Secondhand Rows 

Join Stephen Reid, our secondhand maestro, every month here as he takes a closer look at a couple of titles from his shelves.

May 2017

 - Wednesday, May 10, 2017
Biography as we have come to know it has ancient antecedents and immense range—from Plutarch’s Lives of the Noble Greeks and Romans (written c.200 CE) up to today’s Kardashian Dynasty: The Story of America’s Royal Family (2016). Is the primary function of biography to idealize and commemorate figures in order to provide role models for emulation? Is it to provide an intimate portrait of an individual human life and personality that deepens the self-understanding of the reader? Must it be based merely on knowable fact? Does the biographer’s portrait also depend on a measure of insight, speculation, fictionalisation to attempt a recreation of the known and the unknowable? As Nigel Hamilton, one of our selected biographers, asks: Is biography ‘a branch of history’ or ‘an art of human portraiture’? This month, I present a trio of titles from our extensive, and eclectic, range of the most difficult literary art and often the most rewarding.  

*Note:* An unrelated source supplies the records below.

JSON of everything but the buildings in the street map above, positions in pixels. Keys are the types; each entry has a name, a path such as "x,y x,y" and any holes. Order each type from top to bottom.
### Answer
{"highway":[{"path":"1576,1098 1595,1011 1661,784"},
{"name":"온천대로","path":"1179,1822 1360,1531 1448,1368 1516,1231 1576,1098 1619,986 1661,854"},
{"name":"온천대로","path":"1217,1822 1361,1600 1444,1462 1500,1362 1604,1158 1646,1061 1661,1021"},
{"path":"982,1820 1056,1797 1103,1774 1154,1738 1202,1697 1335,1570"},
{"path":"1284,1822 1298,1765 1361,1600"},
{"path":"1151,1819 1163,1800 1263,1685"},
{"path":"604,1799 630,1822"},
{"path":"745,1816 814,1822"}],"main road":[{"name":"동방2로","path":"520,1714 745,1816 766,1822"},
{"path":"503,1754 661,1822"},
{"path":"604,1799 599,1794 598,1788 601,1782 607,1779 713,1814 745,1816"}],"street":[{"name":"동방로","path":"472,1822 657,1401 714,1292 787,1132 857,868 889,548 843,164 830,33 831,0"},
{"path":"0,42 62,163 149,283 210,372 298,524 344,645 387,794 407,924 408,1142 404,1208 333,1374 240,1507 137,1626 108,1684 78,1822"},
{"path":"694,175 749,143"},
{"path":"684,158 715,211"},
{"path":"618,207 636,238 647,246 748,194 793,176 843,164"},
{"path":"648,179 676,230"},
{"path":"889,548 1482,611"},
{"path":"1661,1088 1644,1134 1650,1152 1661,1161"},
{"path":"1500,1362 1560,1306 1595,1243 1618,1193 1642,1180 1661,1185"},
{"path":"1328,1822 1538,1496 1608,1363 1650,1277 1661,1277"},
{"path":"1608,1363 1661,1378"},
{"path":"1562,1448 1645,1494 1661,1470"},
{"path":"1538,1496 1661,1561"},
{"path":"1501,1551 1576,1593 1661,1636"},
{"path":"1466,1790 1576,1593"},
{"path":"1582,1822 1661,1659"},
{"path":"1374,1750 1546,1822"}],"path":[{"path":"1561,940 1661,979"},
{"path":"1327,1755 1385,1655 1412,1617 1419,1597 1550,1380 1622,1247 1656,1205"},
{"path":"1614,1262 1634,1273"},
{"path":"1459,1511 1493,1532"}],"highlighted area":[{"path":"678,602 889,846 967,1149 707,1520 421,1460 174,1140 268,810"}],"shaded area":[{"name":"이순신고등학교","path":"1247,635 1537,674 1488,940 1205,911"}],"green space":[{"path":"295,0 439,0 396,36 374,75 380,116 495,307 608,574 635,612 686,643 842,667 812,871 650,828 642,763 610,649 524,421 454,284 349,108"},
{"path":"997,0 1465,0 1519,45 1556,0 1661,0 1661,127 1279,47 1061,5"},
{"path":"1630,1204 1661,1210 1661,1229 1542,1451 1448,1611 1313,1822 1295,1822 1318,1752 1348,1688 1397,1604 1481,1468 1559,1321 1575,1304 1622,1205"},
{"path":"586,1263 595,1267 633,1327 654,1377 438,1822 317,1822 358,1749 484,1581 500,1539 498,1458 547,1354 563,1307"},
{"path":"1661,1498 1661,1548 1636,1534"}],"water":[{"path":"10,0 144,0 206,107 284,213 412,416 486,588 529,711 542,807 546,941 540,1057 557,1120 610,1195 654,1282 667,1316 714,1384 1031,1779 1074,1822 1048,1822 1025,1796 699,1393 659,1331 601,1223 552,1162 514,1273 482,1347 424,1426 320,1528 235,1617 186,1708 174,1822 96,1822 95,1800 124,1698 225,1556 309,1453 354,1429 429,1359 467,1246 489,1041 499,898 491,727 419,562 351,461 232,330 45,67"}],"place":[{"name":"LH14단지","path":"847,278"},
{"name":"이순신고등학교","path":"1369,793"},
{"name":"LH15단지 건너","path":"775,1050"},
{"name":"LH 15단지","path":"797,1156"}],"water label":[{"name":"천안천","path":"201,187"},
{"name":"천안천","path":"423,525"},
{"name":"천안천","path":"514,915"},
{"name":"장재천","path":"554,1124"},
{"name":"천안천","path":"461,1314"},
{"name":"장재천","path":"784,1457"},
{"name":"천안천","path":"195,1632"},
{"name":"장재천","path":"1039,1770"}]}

The Full Monty: Montgomery of Alamein 1887–1942 by Nigel Hamilton. (2001). Hardcover. $30. Nigel Hamilton’s official three volume life of WW II commander, British Field Marshal Bernard Montgomery (1887–1976) was published between 1981–1986 to great acclaim. Its purpose was to restore Montgomery’s historical reputation, which since the 1950s ‘had been trashed by a growing cohort of British and American military historians who disliked the man and permitted their bias to pervert their historianship’. Fifteen years later, this reworked first volume of his subject appeared. Now apparently freed from the constraints and conventions of those earlier times, Hamilton examines what he calls Montgomery’s ‘strange and absolute’ devotion to his men, and other issues regarding his subject’s sexuality. These were issues that Hamilton admits surfaced during the writing of his trilogy but which he says he did not investigate too closely since ‘as a young biographer’ Hamilton felt unready to enter what he called “those dark waters” of Montgomery’s sexuality. A second, concluding volume has been promised but the years accrue—and no appearance.

Marlene Dietrich by Maria Riva (1992). Hardcover. $25. A Serpent’s Tooth was King Lear’s description of an ungrateful child. This thought kept recurring when I read this biography of actress and entertainer, Marlene Dietrich (1901–1992), written by her only child, Maria Riva (b.1924). Riva apparently spent more than a decade gathering material on her mother’s life. Diaries (including selections from Marlene’s childhood diary—very sweet), letters, newspapers, journals, billets-doux—all are used in this long (just on 800 pages), somewhat rambling, personal account of her mother’s life. An agreement was struck between mother and daughter for this memoir not to appear until after Marlene’s death. Just as well. This is an biography that is full of bitchy, snide remarks throughout. An unsympathetic, often cruel, portrait of a parent that also manages to be weirdly entertaining in its gruesomeness. We are spared nothing in the portrait: drug addiction, alcoholism and Marlene’s (very) many loves—among them: Frank Sinatra, Edith Piaf, Gary Cooper, John Wayne, Yul Brynner, Mercedes de Acosta and (unsurprisingly?) President John F. Kennedy in September 1963. She had after all, counted his father, Joseph as a paramour back in the 1940s. Maria Riva’s self-styled image through all this is one of a saintly, long-suffering martyr, yet as the pages pass her jealousy rises. I should add, in mitigation, that the selection of photographs in this book are wonderful.

Oscar Wilde by Richard Ellmann (1987). Hardcover. $35. One is always lucky to have one memorable teacher who opens up new avenues of reading in one’s life. Mine was Mrs Johnson who managed to interest an unruly 1974 Fifth Form (that’s Year 11, young uns) High School English class into an understanding (and even an appreciation) of the set authors, and who assigned Oscar Wilde’s The Picture of Dorian Gray (1890) as additional reading ‘for those of you interested’. That sparked a lifelong enjoyment of Wilde’s writings. Thank you, Mrs Johnson. Thus, it is a pleasure to introduce Richard Ellmann’s magnificent life of Irish author and playwright Oscar Wilde to a new generation of readers. This is a beautifully written work. The passing of thirty years has not diminished the pleasure I found in re-reading it. The range of detail is merged into such a captivating and flowing narrative throughout, that some 600 pages seems almost too few. The five Section Headings: Beginnings, Advances, Exaltations, Disgrace and Exile trace Wilde’s literary beginnings, his incandescent brilliance, rapid flare out and extinguishment at age 46—rather like The Remarkable Rocket, featured in his immortal collection of Fairy Tales. Ellmann’s biography will not be not the final word on Oscar Fingal O’Flahertie Wills Wilde. It is however, the indispensable first.